Op 18 januari zijn Kortemarkenaars Roger Leyn, Tine Lievens, Godfried Deprez, Lies Pattyn, Franky Mommerency, Magda Clauw en Patrick Vandermeersch van de vzw OOkunst afgereisd richting Mozambique waar ze het weeshuis Maputo gaan bezoeken. Naast onder andere de jaarlijkse organisatie van de Kunstroute heeft de vzw ook aandacht voor sociale projecten. Tine Lievens brengt voor KW.be verslag uit van ter plaatse.

Het weeshuis Arco Iris, wat betekent regenboog, is een flink ommuurd dorp. Je komt er enkel binnen via de poort met een bewaker die zorgvuldig registreert wie er komt en gaat. Er is een receptie en administratief centrum. Momenteel is het hier nog vakantie. We rijden langs de verzorgde klaslokalen met aangelegd tuintje, de huizen waar 250 kinderen – 20 procent blijkt besmet met HIV – wonen met hun begeleidster, een kerk, een technisch atelier waar reparaties worden uitgevoerd, een vrij ruime parking… en het gastenverblijf waar wij worden ondergebracht.

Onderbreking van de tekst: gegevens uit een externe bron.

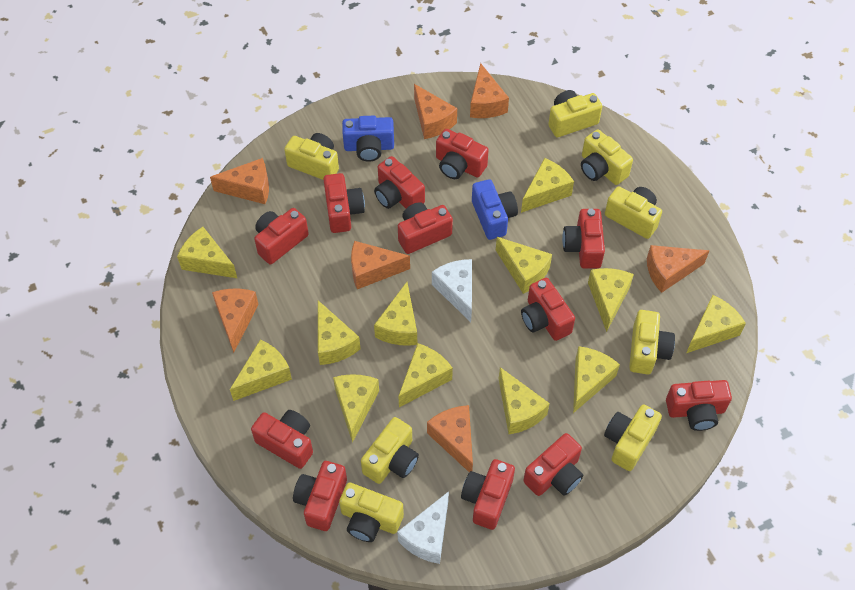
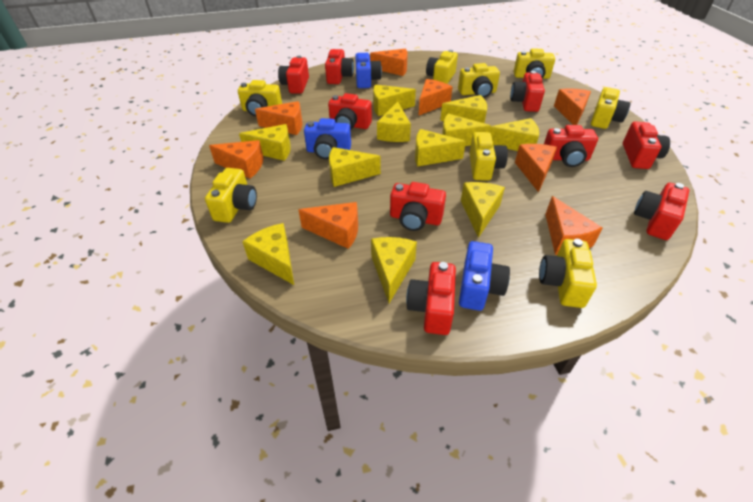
blue camera: 2 -> 3
orange cheese: 7 -> 8
red camera: 12 -> 9
white cheese: 2 -> 0
yellow cheese: 12 -> 11

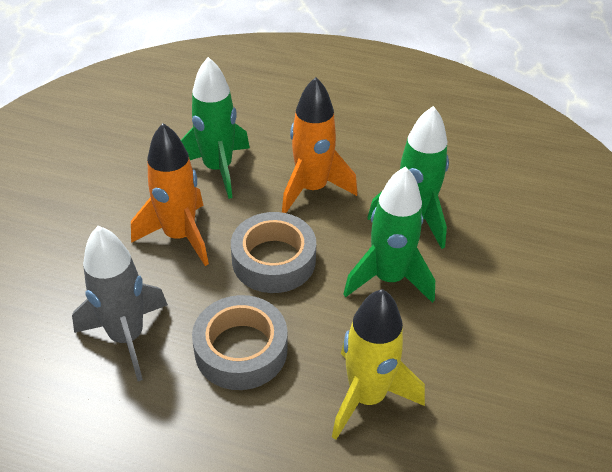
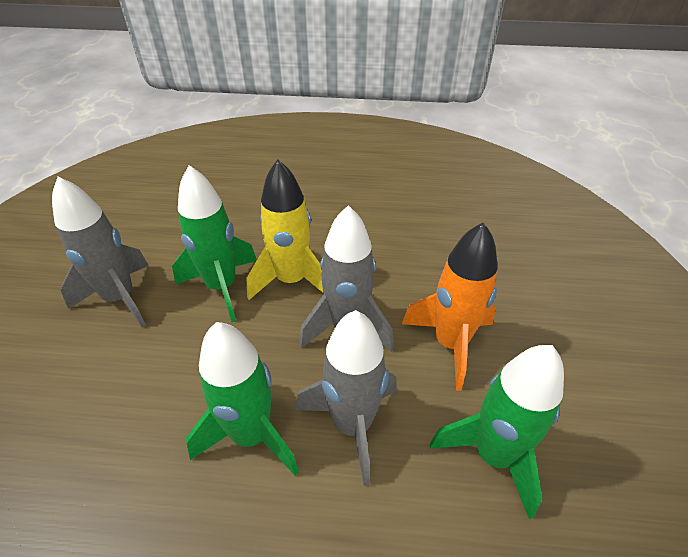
grey rocket: 1 -> 3
grey tape: 2 -> 0
orange rocket: 2 -> 1

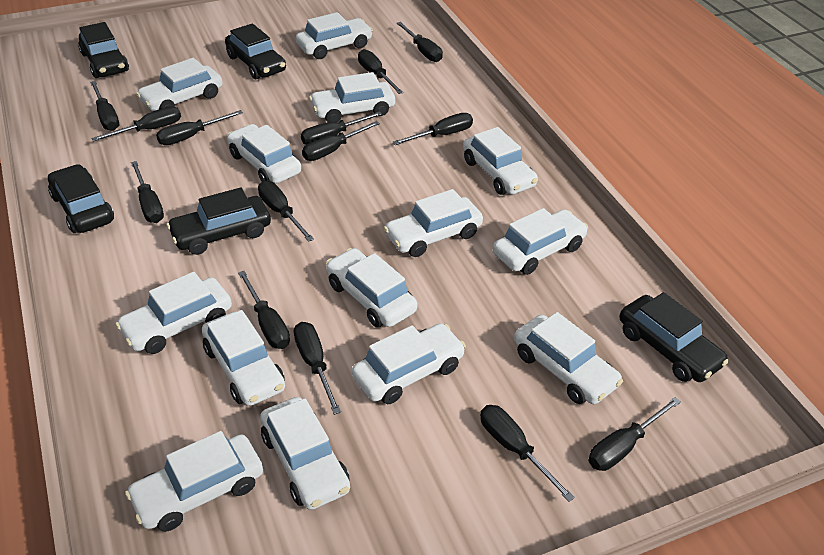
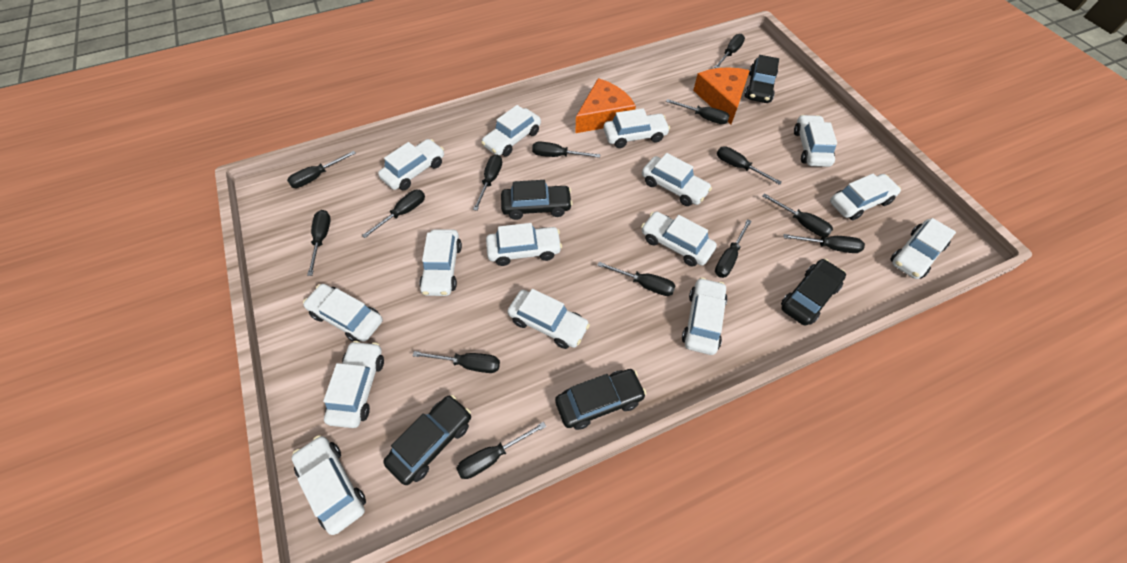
orange cheese: 0 -> 2
white car: 14 -> 15

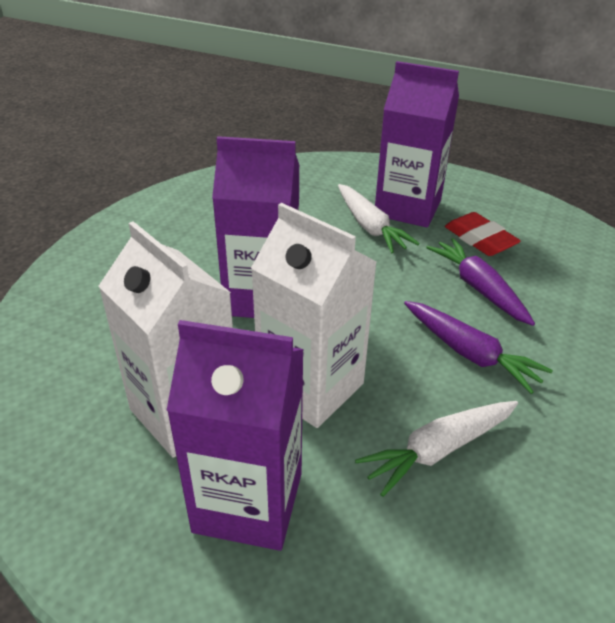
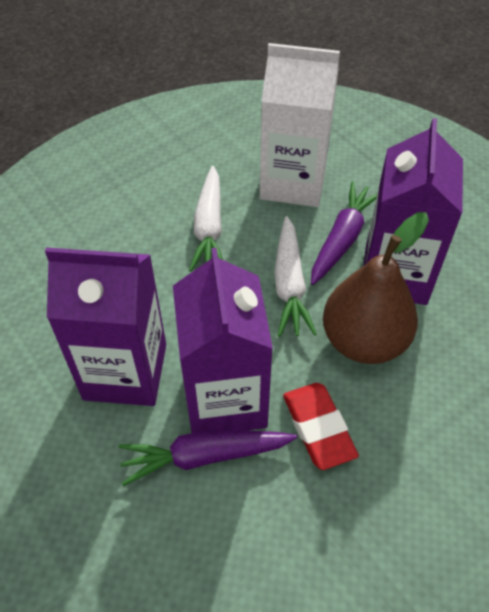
brown pear: 0 -> 1
white carton: 2 -> 1

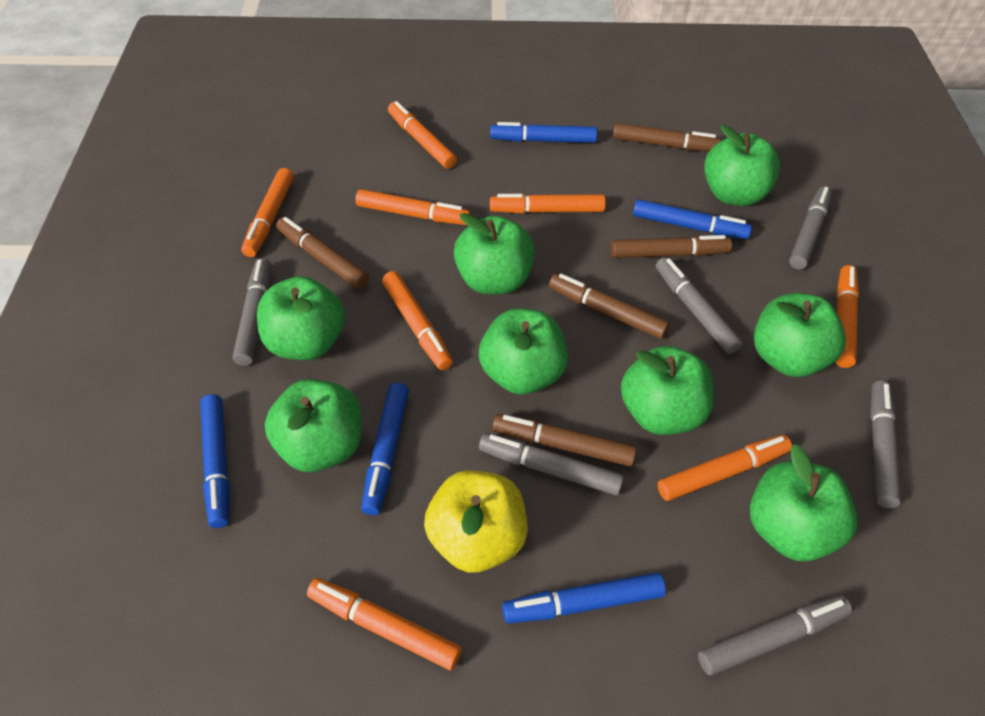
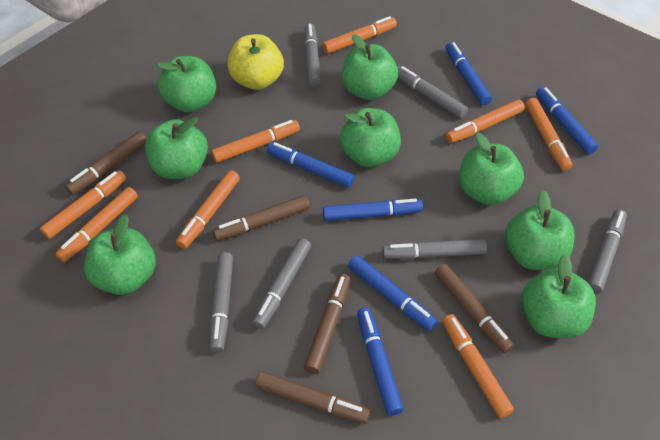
blue marker: 5 -> 6

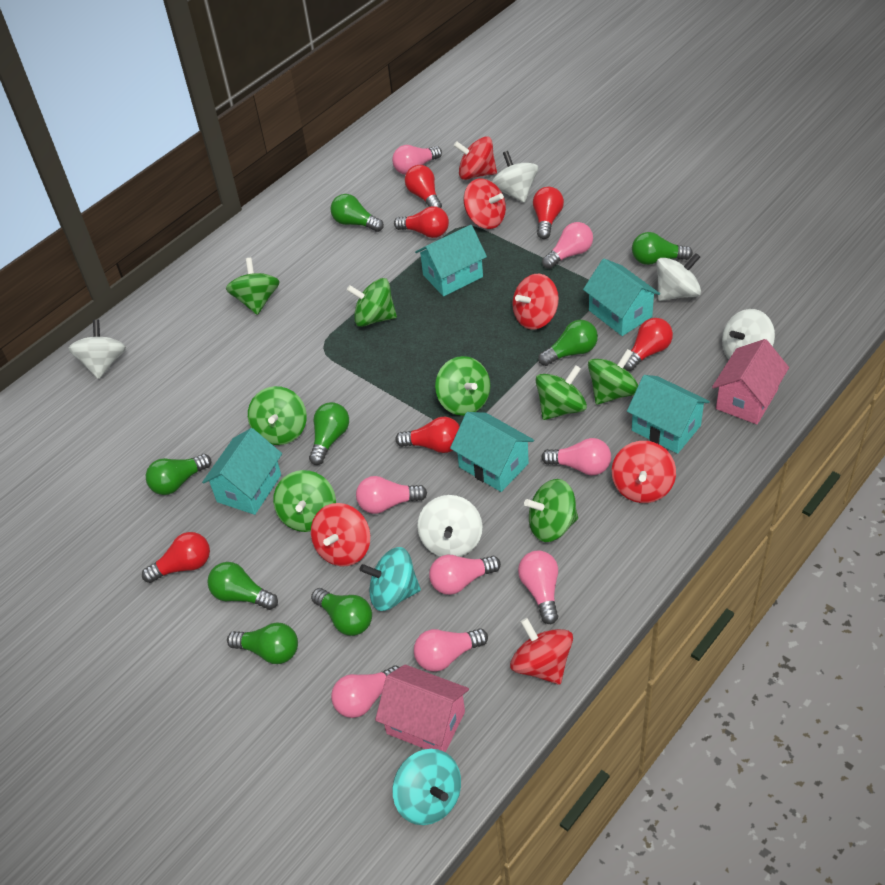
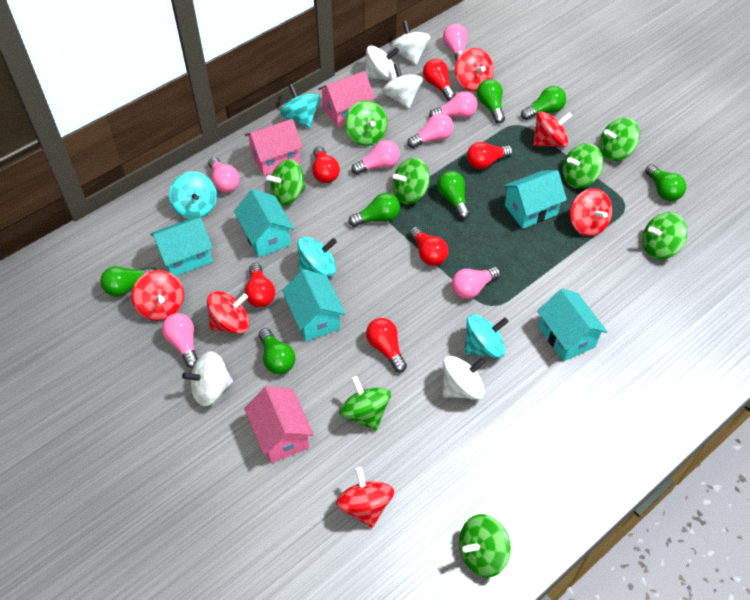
green light bulb: 8 -> 7
pink house: 2 -> 3
pink light bulb: 8 -> 7
turquoise spinning top: 2 -> 4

We blijken er niet de enige gasten te zijn. Een jong koppel uit Marseille en een Amerikaan zijn er net als wij voor een paar dagen te gast. Onze kamer is ondergebracht in een gebouwtje met een dak in golfplaten en er staan drie stapelbedden. Het is er snikheet. Gelukkig staat er een ventilator. Ondertussen hebben we ook Hilde Vandelanotte en Geert Dedecker, beiden uit Roeselare, opgehaald op de moderne luchthaven van Maputo. Hilde Vandelanotte heeft een aantal jaren in Maputo gewerkt voor Artsen Zonder Grenzen en haar adoptiedochter Marta heeft in Arco Iris gewoond. Hilde komt er nog altijd graag terug. In het weeshuis worden we voorgesteld aan Steve, de bezieler van het hele complex. Steve is een charismatische Australiër die er samen met zijn vrouw Ros het weeshuis heeft opgericht. Hij reist regelmatig de hele wereld af om met zijn voordrachten de nodige fondsen te verzamelen om zijn project draaiende te houden. We ontmoeten er ook Helen. Helen is afkomstig uit Nieuw-Zeeland en werkt er al een drietal jaar. Ze nodigt ons uit om straks naar de kinderviering in de kerk te komen. Aangezien we een lange rit achter de rug hebben en bovendien sinds het ontbijt niets meer gegeten hebben, bedank ik haar vriendelijk.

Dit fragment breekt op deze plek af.